Obowiązująca od 2005 r. formuła egzaminu końcowego w szkole średniej od początku budziła emocje. Dotyczyły one głównie egzaminu z języka polskiego. I wcale nie były to emocje tylko negatywne. Nie sposób pominąć zasadniczej zalety testów: wszyscy uczniowie zdają to samo, w tym samym momencie i oceniani są przez egzaminatorów, którzy w życiu ich nie widzieli i nie słyszeli. Trudno sobie wyobrazić lepszą gwarancję bezstronności oceny. Jeśli zaś chodzi o prezentację maturalną, to trudno wyobrazić sobie skuteczniejszy sposób na sprawdzenie samodzielności myślenia, erudycji i elokwencji.
Tyle że wyobraźnia sobie, a życie sobie. Z opublikowanych na naszych łamach wypowiedzi nauczycieli i ekspertów, z korespondencji, jaka napłynęła, wyłania się obraz smutny, pełen paradoksów. Wiele pytań w testach sprowadza się do swoistej zgadywanki, przy tym nie tyle tu o wiedzę chodzi, ile umiejętność posłużenia się terminologią literaturoznawczą czy językoznawczą. A jeśli w grę wchodzi wiedza, to często tak detaliczna, że jeśli nawet uczeń ją w szkole posiadł, to nie wiadomo po co.
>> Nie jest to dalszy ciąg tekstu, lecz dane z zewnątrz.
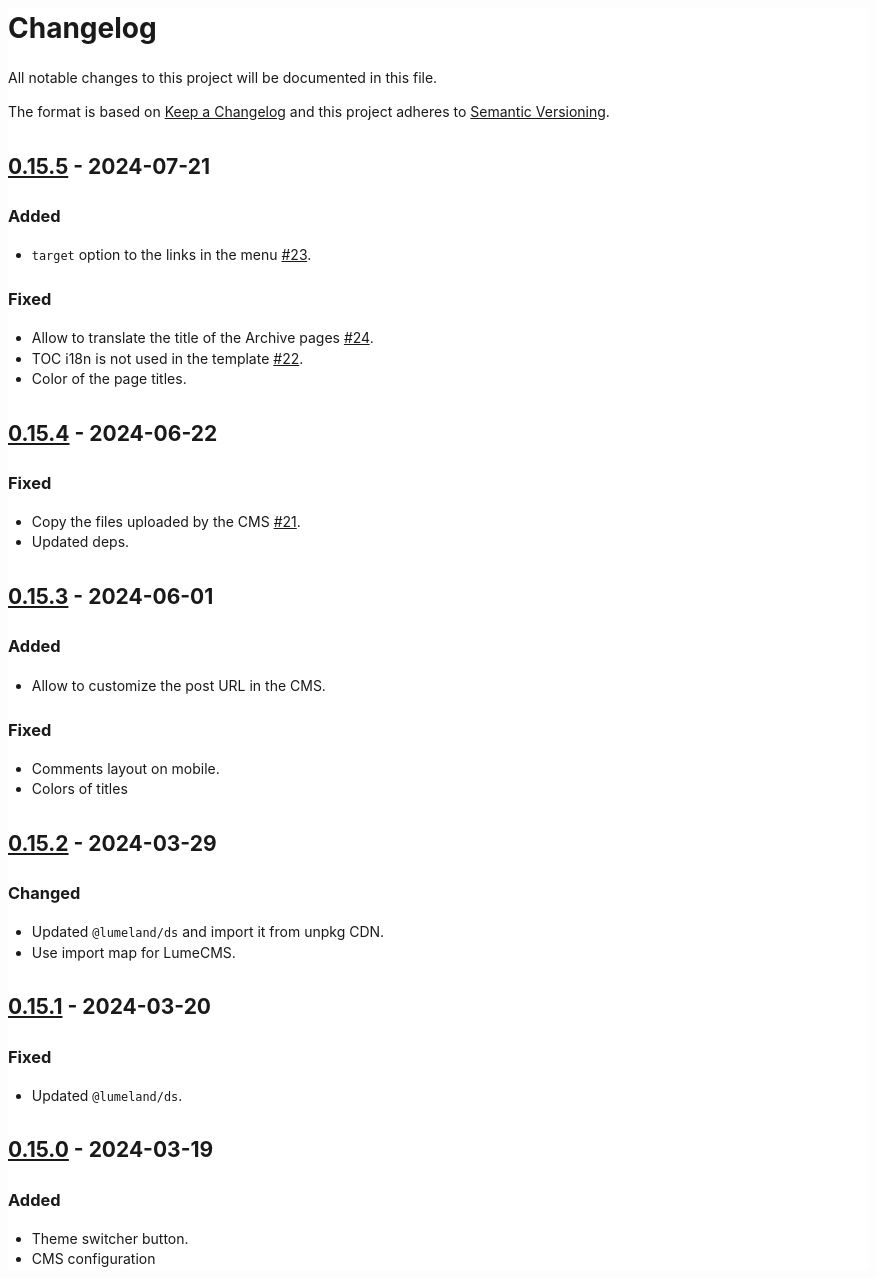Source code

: 

# Changelog
All notable changes to this project will be documented in this file.

The format is based on [Keep a Changelog](http://keepachangelog.com/) and this
project adheres to [Semantic Versioning](http://semver.org/).

## [0.15.5] - 2024-07-21
### Added
- `target` option to the links in the menu [#23].

### Fixed
- Allow to translate the title of the Archive pages [#24].
- TOC i18n is not used in the template [#22].
- Color of the page titles.

## [0.15.4] - 2024-06-22
### Fixed
- Copy the files uploaded by the CMS [#21].
- Updated deps.

## [0.15.3] - 2024-06-01
### Added
- Allow to customize the post URL in the CMS.

### Fixed
- Comments layout on mobile.
- Colors of titles

## [0.15.2] - 2024-03-29
### Changed
- Updated `@lumeland/ds` and import it from unpkg CDN.
- Use import map for LumeCMS.

## [0.15.1] - 2024-03-20
### Fixed
- Updated `@lumeland/ds`.

## [0.15.0] - 2024-03-19
### Added
- Theme switcher button.
- CMS configuration


[#1]: https://github.com/lumeland/theme-simple-blog/issues/1
[#5]: https://github.com/lumeland/theme-simple-blog/issues/5
[#15]: https://github.com/lumeland/theme-simple-blog/issues/15
[#16]: https://github.com/lumeland/theme-simple-blog/issues/16
[#17]: https://github.com/lumeland/theme-simple-blog/issues/17
[#19]: https://github.com/lumeland/theme-simple-blog/issues/19
[#21]: https://github.com/lumeland/theme-simple-blog/issues/21
[#22]: https://github.com/lumeland/theme-simple-blog/issues/22
[#23]: https://github.com/lumeland/theme-simple-blog/issues/23
[#24]: https://github.com/lumeland/theme-simple-blog/issues/24
[0.15.5]: https://github.com/lumeland/theme-simple-blog/compare/v0.15.4...v0.15.5
[0.15.4]: https://github.com/lumeland/theme-simple-blog/compare/v0.15.3...v0.15.4
[0.15.3]: https://github.com/lumeland/theme-simple-blog/compare/v0.15.2...v0.15.3
[0.15.2]: https://github.com/lumeland/theme-simple-blog/compare/v0.15.1...v0.15.2
[0.15.1]: https://github.com/lumeland/theme-simple-blog/compare/v0.15.0...v0.15.1
[0.15.0]: https://github.com/lumeland/theme-simple-blog/compare/v0.14.0...v0.15.0
[0.14.0]: https://github.com/lumeland/theme-simple-blog/compare/v0.13.3...v0.14.0
[0.13.3]: https://github.com/lumeland/theme-simple-blog/compare/v0.13.2...v0.13.3
[0.13.2]: https://github.com/lumeland/theme-simple-blog/compare/v0.13.1...v0.13.2
[0.13.1]: https://github.com/lumeland/theme-simple-blog/compare/v0.13.0...v0.13.1
[0.13.0]: https://github.com/lumeland/theme-simple-blog/compare/v0.12.2...v0.13.0
[0.12.2]: https://github.com/lumeland/theme-simple-blog/compare/v0.12.1...v0.12.2
[0.12.1]: https://github.com/lumeland/theme-simple-blog/compare/v0.12.0...v0.12.1
[0.12.0]: https://github.com/lumeland/theme-simple-blog/compare/v0.11.0...v0.12.0
[0.11.0]: https://github.com/lumeland/theme-simple-blog/compare/v0.10.2...v0.11.0
[0.10.2]: https://github.com/lumeland/theme-simple-blog/compare/v0.10.1...v0.10.2
[0.10.1]: https://github.com/lumeland/theme-simple-blog/compare/v0.10.0...v0.10.1
[0.10.0]: https://github.com/lumeland/theme-simple-blog/compare/v0.9.0...v0.10.0
[0.9.0]: https://github.com/lumeland/theme-simple-blog/compare/v0.8.0...v0.9.0
[0.8.0]: https://github.com/lumeland/theme-simple-blog/compare/v0.7.2...v0.8.0
[0.7.2]: https://github.com/lumeland/theme-simple-blog/compare/v0.7.1...v0.7.2
[0.7.1]: https://github.com/lumeland/theme-simple-blog/compare/v0.7.0...v0.7.1
[0.7.0]: https://github.com/lumeland/theme-simple-blog/compare/v0.6.0...v0.7.0
[0.6.0]: https://github.com/lumeland/theme-simple-blog/compare/v0.5.2...v0.6.0
[0.5.2]: https://github.com/lumeland/theme-simple-blog/compare/v0.5.1...v0.5.2
[0.5.1]: https://github.com/lumeland/theme-simple-blog/compare/v0.5.0...v0.5.1
[0.5.0]: https://github.com/lumeland/theme-simple-blog/compare/v0.4.0...v0.5.0
[0.4.0]: https://github.com/lumeland/theme-simple-blog/compare/v0.3.1...v0.4.0
[0.3.1]: https://github.com/lumeland/theme-simple-blog/compare/v0.3.0...v0.3.1
[0.3.0]: https://github.com/lumeland/theme-simple-blog/compare/v0.2.1...v0.3.0
[0.2.1]: https://github.com/lumeland/theme-simple-blog/compare/v0.2.0...v0.2.1
[0.2.0]: https://github.com/lumeland/theme-simple-blog/compare/v0.1.1...v0.2.0
[0.1.1]: https://github.com/lumeland/theme-simple-blog/compare/v0.1.0...v0.1.1
[0.1.0]: https://github.com/lumeland/theme-simple-blog/releases/tag/v0.1.0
Zaś prezentacja maturalna wymaga umiejętności, których nikt w szkole z uczniem nie ćwiczył: napisania obszernej pracy i publicznej jej obrony.
Więc test uczniowie często wypełniają bezrefleksyjnie, „pod klucz”, którego próbują się domyślić. Wypisują bzdury, za co nie spotkają ich żadne negatywne konsekwencje, przeciwnie – jeśli w odpowiedzi znajdzie się choć przebłysk myślenia – egzaminator naciągnie ocenę. Tak przynajmniej wynika z poufnych wyznań, jakie nam poczynili egzaminujący nauczyciele, skłaniani przez władze oświatowe do przychylności przy werdyktach. Bo przecież – ironizowali – byłoby sprawą politycznie niebezpieczną, gdyby miało się okazać, że matura poszła fatalnie.